Drug Deal Taxes Fade Away In South Carolina

Jim Finnel

Fallen Cannabis Warrior & Ex News Moderator
In South Carolina, even drug dealers are expected to pay taxes. Perhaps more surprising: Some of them do.

Or at least they used to. The Department of Revenue collections from the Marijuana and Controlled Substance Tax Act has evaporated to almost nothing during the peak recession years.

The last fiscal year brought in just $149 from people purchasing an official stamp to place on their products or to add to their stamp collections.

Compare that with two years earlier, when the department collected $31,847 from the tax, the bulk of the nearly $43,000 total since fiscal year 2005-06. State law requires the revenue to be credited to the state general fund.

The department did not provide any possible explanation for the steep decline in revenue.

Under state law, if someone is caught selling drugs without an official tax stamp, the penalty is payment of 200 percent of what was owed in taxes and up to five years in prison, a $10,000 fine or both.

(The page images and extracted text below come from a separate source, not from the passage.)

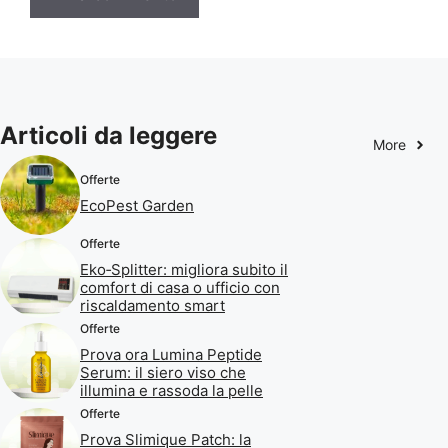
Articoli da leggere
More
Offerte
EcoPest Garden
Offerte
Eko‑Splitter: migliora subito il
comfort di casa o ufficio con
riscaldamento smart
Offerte
Prova ora Lumina Peptide
Serum: il siero viso che
illumina e rassoda la pelle
Offerte
Prova Slimique Patch: la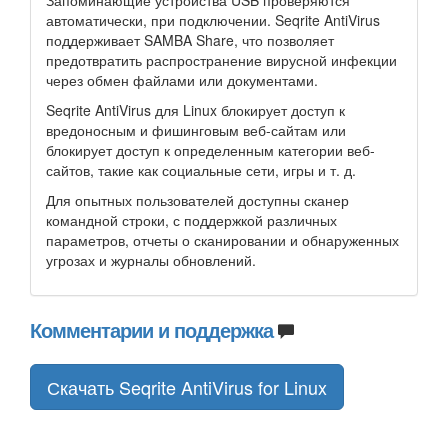
Запоминающие устройства USB проверяются
автоматически, при подключении. Seqrite AntiVirus
поддерживает SAMBA Share, что позволяет
предотвратить распространение вирусной инфекции
через обмен файлами или документами.
Seqrite AntiVirus для Linux блокирует доступ к
вредоносным и фишинговым веб-сайтам или
блокирует доступ к определенным категории веб-
сайтов, такие как социальные сети, игры и т. д.
Для опытных пользователей доступны сканер
командной строки, с поддержкой различных
параметров, отчеты о сканировании и обнаруженных
угрозах и журналы обновлений.
Комментарии и поддержка
Скачать Seqrite AntiVirus for Linux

Since its creation nearly 20 years ago, South Carolina's law has survived a legal challenge on the grounds of double jeopardy in McMullin v. South Carolina Department of Revenue, according to the National Organization for the Reform of Marijuana Laws.

Dealers are not required to give their name, address or Social Security number on the payment form.

"One justification for taxes is that in return for submitting to taxation, payers receive the benefits of property protection, courts and so forth," said Richard Morrison, a communications manager for the Washington-based Tax Foundation. "Drug excise laws are at odds with that view, since taxpayers still get no legal protections."

He said Arizona was the first state to enact a drug excise tax in 1983. It was repealed in 1997 after a double-jeopardy challenge in which the taxpayer had purchased necessary stamps but was still arrested for drug violations.

"It's also just another example of states targeting some unpopular practice for punitive easy taxation, allowing the majority to consume more government services than they're willing to pay for," Morrison said.

[Sidebar]

Drug tax rates Revenue collected from South Carolina's Marijuana and Controlled Substance Tax Act, which was enacted in 1993, has dropped off suddenly in recent years.

The law sets three rates: $3.50 for each gram of marijuana, $200 for each gram of a controlled substance and $2,000 for each 50-dose quantity of a drug not sold by weight.